DETAILS ZUR AUFGABE: Ordne sämtliche Zeilen der folgenden Datensätze als nummerierte Liste an und lass Leerzeilen weg.

***** MATERIAL ZUR AUFGABE *****

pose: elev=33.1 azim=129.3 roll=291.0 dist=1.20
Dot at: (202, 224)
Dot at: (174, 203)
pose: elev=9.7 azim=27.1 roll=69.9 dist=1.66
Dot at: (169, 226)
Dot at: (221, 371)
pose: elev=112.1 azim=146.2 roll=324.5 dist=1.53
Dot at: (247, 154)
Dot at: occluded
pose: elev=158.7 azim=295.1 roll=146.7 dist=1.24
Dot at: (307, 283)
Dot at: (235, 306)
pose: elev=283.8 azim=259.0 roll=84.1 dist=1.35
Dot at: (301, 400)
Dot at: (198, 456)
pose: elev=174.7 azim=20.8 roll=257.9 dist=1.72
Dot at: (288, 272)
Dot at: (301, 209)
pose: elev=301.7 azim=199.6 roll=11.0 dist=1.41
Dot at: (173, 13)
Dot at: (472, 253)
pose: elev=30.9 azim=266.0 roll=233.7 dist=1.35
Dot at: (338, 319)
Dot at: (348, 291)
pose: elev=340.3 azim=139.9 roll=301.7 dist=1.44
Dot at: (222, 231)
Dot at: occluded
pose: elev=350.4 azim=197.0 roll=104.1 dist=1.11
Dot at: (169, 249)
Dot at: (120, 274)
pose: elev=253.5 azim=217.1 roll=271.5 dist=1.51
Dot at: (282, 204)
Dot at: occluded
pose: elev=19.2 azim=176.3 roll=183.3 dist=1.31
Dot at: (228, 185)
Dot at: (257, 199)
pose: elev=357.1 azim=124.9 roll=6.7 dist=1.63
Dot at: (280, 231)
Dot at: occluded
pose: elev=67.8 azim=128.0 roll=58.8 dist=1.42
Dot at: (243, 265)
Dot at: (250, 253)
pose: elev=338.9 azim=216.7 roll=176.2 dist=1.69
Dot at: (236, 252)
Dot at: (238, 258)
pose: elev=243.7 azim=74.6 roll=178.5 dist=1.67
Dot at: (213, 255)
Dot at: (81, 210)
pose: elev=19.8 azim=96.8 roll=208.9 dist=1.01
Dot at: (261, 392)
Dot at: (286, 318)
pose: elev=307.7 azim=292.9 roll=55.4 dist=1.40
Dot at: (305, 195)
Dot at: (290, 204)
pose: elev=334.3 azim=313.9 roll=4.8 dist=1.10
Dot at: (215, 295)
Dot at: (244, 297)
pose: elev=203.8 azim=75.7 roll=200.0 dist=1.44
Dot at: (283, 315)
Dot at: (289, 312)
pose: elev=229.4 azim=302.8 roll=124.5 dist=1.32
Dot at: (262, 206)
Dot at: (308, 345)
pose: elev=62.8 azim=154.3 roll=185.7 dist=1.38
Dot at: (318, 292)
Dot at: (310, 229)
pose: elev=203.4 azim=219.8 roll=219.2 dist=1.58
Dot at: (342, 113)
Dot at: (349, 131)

*****

LÖSUNG DIESER AUFGABE:
1. pose: elev=33.1 azim=129.3 roll=291.0 dist=1.20
2. Dot at: (202, 224)
3. Dot at: (174, 203)
4. pose: elev=9.7 azim=27.1 roll=69.9 dist=1.66
5. Dot at: (169, 226)
6. Dot at: (221, 371)
7. pose: elev=112.1 azim=146.2 roll=324.5 dist=1.53
8. Dot at: (247, 154)
9. Dot at: occluded
10. pose: elev=158.7 azim=295.1 roll=146.7 dist=1.24
11. Dot at: (307, 283)
12. Dot at: (235, 306)
13. pose: elev=283.8 azim=259.0 roll=84.1 dist=1.35
14. Dot at: (301, 400)
15. Dot at: (198, 456)
16. pose: elev=174.7 azim=20.8 roll=257.9 dist=1.72
17. Dot at: (288, 272)
18. Dot at: (301, 209)
19. pose: elev=301.7 azim=199.6 roll=11.0 dist=1.41
20. Dot at: (173, 13)
21. Dot at: (472, 253)
22. pose: elev=30.9 azim=266.0 roll=233.7 dist=1.35
23. Dot at: (338, 319)
24. Dot at: (348, 291)
25. pose: elev=340.3 azim=139.9 roll=301.7 dist=1.44
26. Dot at: (222, 231)
27. Dot at: occluded
28. pose: elev=350.4 azim=197.0 roll=104.1 dist=1.11
29. Dot at: (169, 249)
30. Dot at: (120, 274)
31. pose: elev=253.5 azim=217.1 roll=271.5 dist=1.51
32. Dot at: (282, 204)
33. Dot at: occluded
34. pose: elev=19.2 azim=176.3 roll=183.3 dist=1.31
35. Dot at: (228, 185)
36. Dot at: (257, 199)
37. pose: elev=357.1 azim=124.9 roll=6.7 dist=1.63
38. Dot at: (280, 231)
39. Dot at: occluded
40. pose: elev=67.8 azim=128.0 roll=58.8 dist=1.42
41. Dot at: (243, 265)
42. Dot at: (250, 253)
43. pose: elev=338.9 azim=216.7 roll=176.2 dist=1.69
44. Dot at: (236, 252)
45. Dot at: (238, 258)
46. pose: elev=243.7 azim=74.6 roll=178.5 dist=1.67
47. Dot at: (213, 255)
48. Dot at: (81, 210)
49. pose: elev=19.8 azim=96.8 roll=208.9 dist=1.01
50. Dot at: (261, 392)
51. Dot at: (286, 318)
52. pose: elev=307.7 azim=292.9 roll=55.4 dist=1.40
53. Dot at: (305, 195)
54. Dot at: (290, 204)
55. pose: elev=334.3 azim=313.9 roll=4.8 dist=1.10
56. Dot at: (215, 295)
57. Dot at: (244, 297)
58. pose: elev=203.8 azim=75.7 roll=200.0 dist=1.44
59. Dot at: (283, 315)
60. Dot at: (289, 312)
61. pose: elev=229.4 azim=302.8 roll=124.5 dist=1.32
62. Dot at: (262, 206)
63. Dot at: (308, 345)
64. pose: elev=62.8 azim=154.3 roll=185.7 dist=1.38
65. Dot at: (318, 292)
66. Dot at: (310, 229)
67. pose: elev=203.4 azim=219.8 roll=219.2 dist=1.58
68. Dot at: (342, 113)
69. Dot at: (349, 131)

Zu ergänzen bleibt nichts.